O St. Pauli não é um time de muitas conquistas em termos de placar e campeonatos, mas ainda assim é famoso mundialmente e tem fãs por toda parte. Isso tem uma explicação: o time tem uma longa trajetória no campo antifascista. O time tem o nome de um bairro boêmio de Hamburgo, de onde se origina. Nos anos 80, as arquibancadas de futebol da Europa, inclusive na Alemanha, estavam vivendo o auge da onda conservadora e dos neonazistas e, nesse momento, o St. Pauli se tornou um expoente da contracultura, um refúgio de ideias contrárias a essa linha de pensamento de extrema-direita e fascista. O símbolo do clube parece muito uma bandeira pirata, referência a localização em uma cidade portaria. O clube antifascista mais famoso do mundo utilizou na sua última temporada uma bandeira do orgulho gay em sua camisa oficial, e um dos seus últimos presidentes, Cornelius Littman, é assumidamente homossexual. Além disso, no atual momento de crescente xenofobia na Europa devido a entrada de refugiados, o St. Pauli prega a luta contra o racismo e defende os direitos dos imigrantes.

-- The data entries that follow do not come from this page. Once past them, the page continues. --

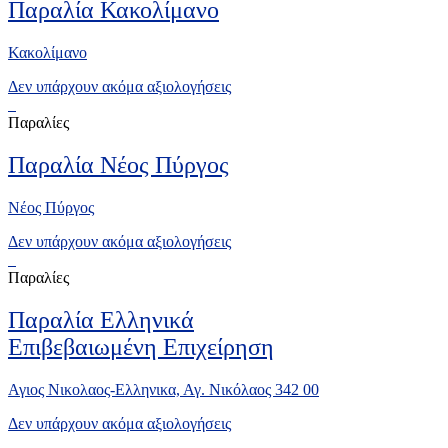
Παραλία Κακολίμανο
Κακολίμανο
Δεν υπάρχουν ακόμα αξιολογήσεις
Παραλίες
Παραλία Νέος Πύργος
Νέος Πύργος
Δεν υπάρχουν ακόμα αξιολογήσεις
Παραλίες
Παραλία Ελληνικά
Επιβεβαιωμένη Επιχείρηση
Αγιος Νικολαος-Ελληνικα, Αγ. Νικόλαος 342 00
Δεν υπάρχουν ακόμα αξιολογήσεις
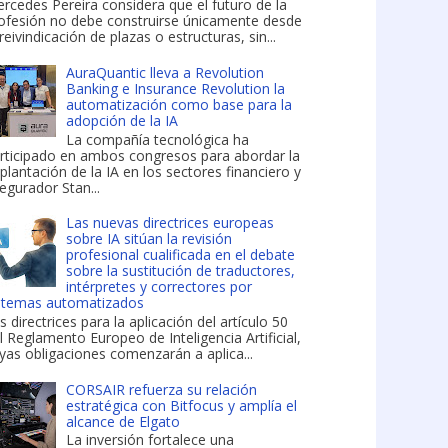
rcedes Pereira considera que el futuro de la
ofesión no debe construirse únicamente desde
 reivindicación de plazas o estructuras, sin...
AuraQuantic lleva a Revolution
Banking e Insurance Revolution la
automatización como base para la
adopción de la IA
La compañía tecnológica ha
rticipado en ambos congresos para abordar la
plantación de la IA en los sectores financiero y
egurador Stan...
Las nuevas directrices europeas
sobre IA sitúan la revisión
profesional cualificada en el debate
sobre la sustitución de traductores,
intérpretes y correctores por
stemas automatizados
s directrices para la aplicación del artículo 50
l Reglamento Europeo de Inteligencia Artificial,
yas obligaciones comenzarán a aplica...
CORSAIR refuerza su relación
estratégica con Bitfocus y amplía el
alcance de Elgato
La inversión fortalece una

“Lutar contra o fascismo é um dever social, e não um crime antisocial”: arte da torcida do St. Pauli

Bandeira do St. Pauli

No Brasil, além das associações mais conhecidas, como o Palmeiras Antifascista e o Grêmio Antifascista, existe também a Ultras Resistência Coral. A O time nasceu no Ceará, reunindo torcedores do Ferroviário, terceiro maior campeão do estado, com nove títulos cearenses. Em 2005, foi a primeira torcida politizada do Brasil. Em 2017 a revista Vice entrevistou Leonardo Carneiro, representante do coletivo, que na época contou um pouco melhor essa história. “Tudo começou a partir da idealização de dois torcedores do clube, um anarquista e o outro comunista, que já militavam por essas causas. Vendo a forma como as torcidas tradicionais se comportavam no estádio, pregando ódio aos adversários, com manifestações preconceituosas, eles se reuniram para criar um movimento diferente, com outros moldes, que não enxergasse as outras torcidas como inimigas e que não tivesse cantos machistas, racistas e homofóbicos”, disse. A grande inspiração foram as torcidas europeias, como o St. Pauli.

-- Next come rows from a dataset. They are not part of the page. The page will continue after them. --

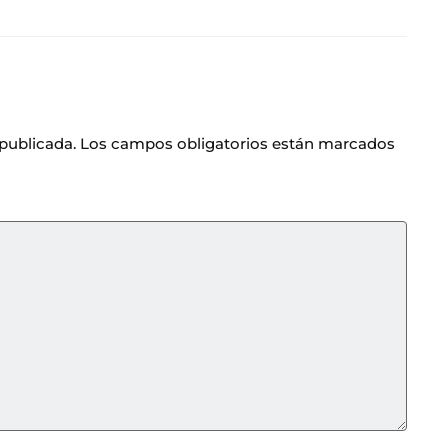
 publicada.
Los campos obligatorios están marcados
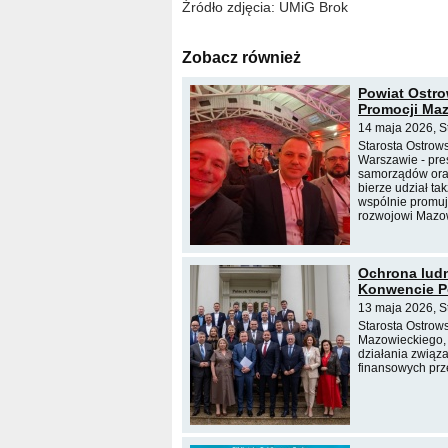
Źródło zdjęcia: UMiG Brok
Zobacz również
Powiat Ostro
Promocji Maz
14 maja 2026, S
Starosta Ostrow
Warszawie - pre
samorządów oraz
bierze udział ta
wspólnie promuj
rozwojowi Mazo
Ochrona ludn
Konwencie P
13 maja 2026, S
Starosta Ostrow
Mazowieckiego, 
działania związ
finansowych pr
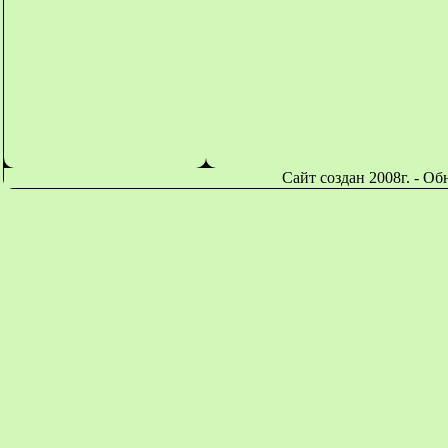
Сайт создан 2008г. - О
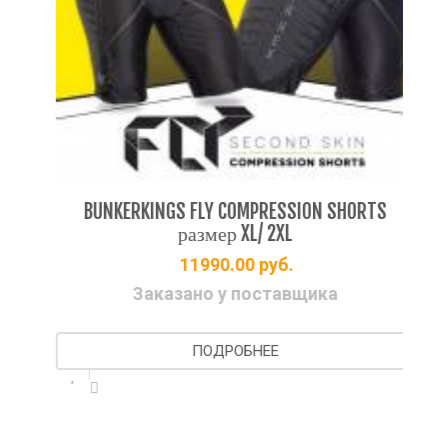
DS
BUNKERKINGS FLY COMPRESSION SHORTS
VI
размер XL/ 2XL
11990.00
руб.
Заказано у поставщика
ПОДРОБНЕЕ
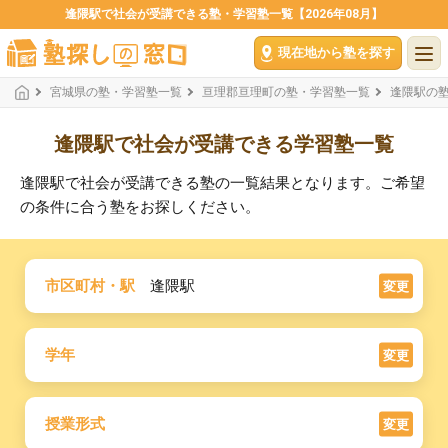
逢隈駅で社会が受講できる塾・学習塾一覧【2026年08月】
現在地から塾を探す
宮城県の塾・学習塾一覧
亘理郡亘理町の塾・学習塾一覧
逢隈駅の
逢隈駅で社会が受講できる学習塾一覧
逢隈駅で社会が受講できる塾の一覧結果となります。ご希望
の条件に合う塾をお探しください。
市区町村・駅
逢隈駅
変更
学年
変更
授業形式
変更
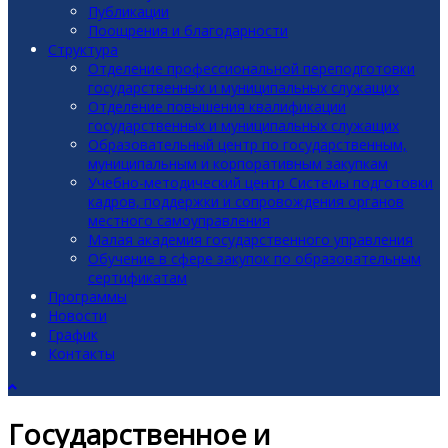
Публикации
Поощрения и благодарности
Структура
Отделение профессиональной переподготовки
государственных и муниципальных служащих
Отделение повышения квалификации
государственных и муниципальных служащих
Образовательный центр по государственным,
муниципальным и корпоративным закупкам
Учебно-методический центр Системы подготовки
кадров, поддержки и сопровождения органов
местного самоуправления
Малая академия государственного управления
Обучение в сфере закупок по образовательным
сертификатам
Программы
Новости
График
Контакты
Государственное и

Cartaz em apoio à Palestina pela torcida do Ultras Resistencia Coral

“Nem guerra entre torcidas nem paz entre classes”: faixa do Ultras Resitencia Coral

Mas não são apenas as torcidas politizadas que fazem frente ao fascismo. Têm crescido cada vez mais, por exemplo, a organização de times de futebol formados apenas por pessoas trans. Se pensarmos que a mídia hegemônica só considera o futebol de times maiores e formados por homens (até o futebol protagonizado por mulheres cis está em grande desvantagem se comparado ao masculino), a importância desse tipo de formação torna-se evidente: ainda que não levante a bandeira do antifascismo diretamente, é antifascista, uma vez que sua própria composição combate o velho “establishment” do futebol, a sua elitização e o seu preconceito. “Qualquer luta contra a opressão e a discriminação tem papel extremamente relevante, mas as lutas se interseccionam, se encontram no final das contas, e aí voltamos a velha questão da luta de classes”, completa Thiago.

Meninos bons de bola, primeiro time do Brasil composto apenas por homens transgêneros.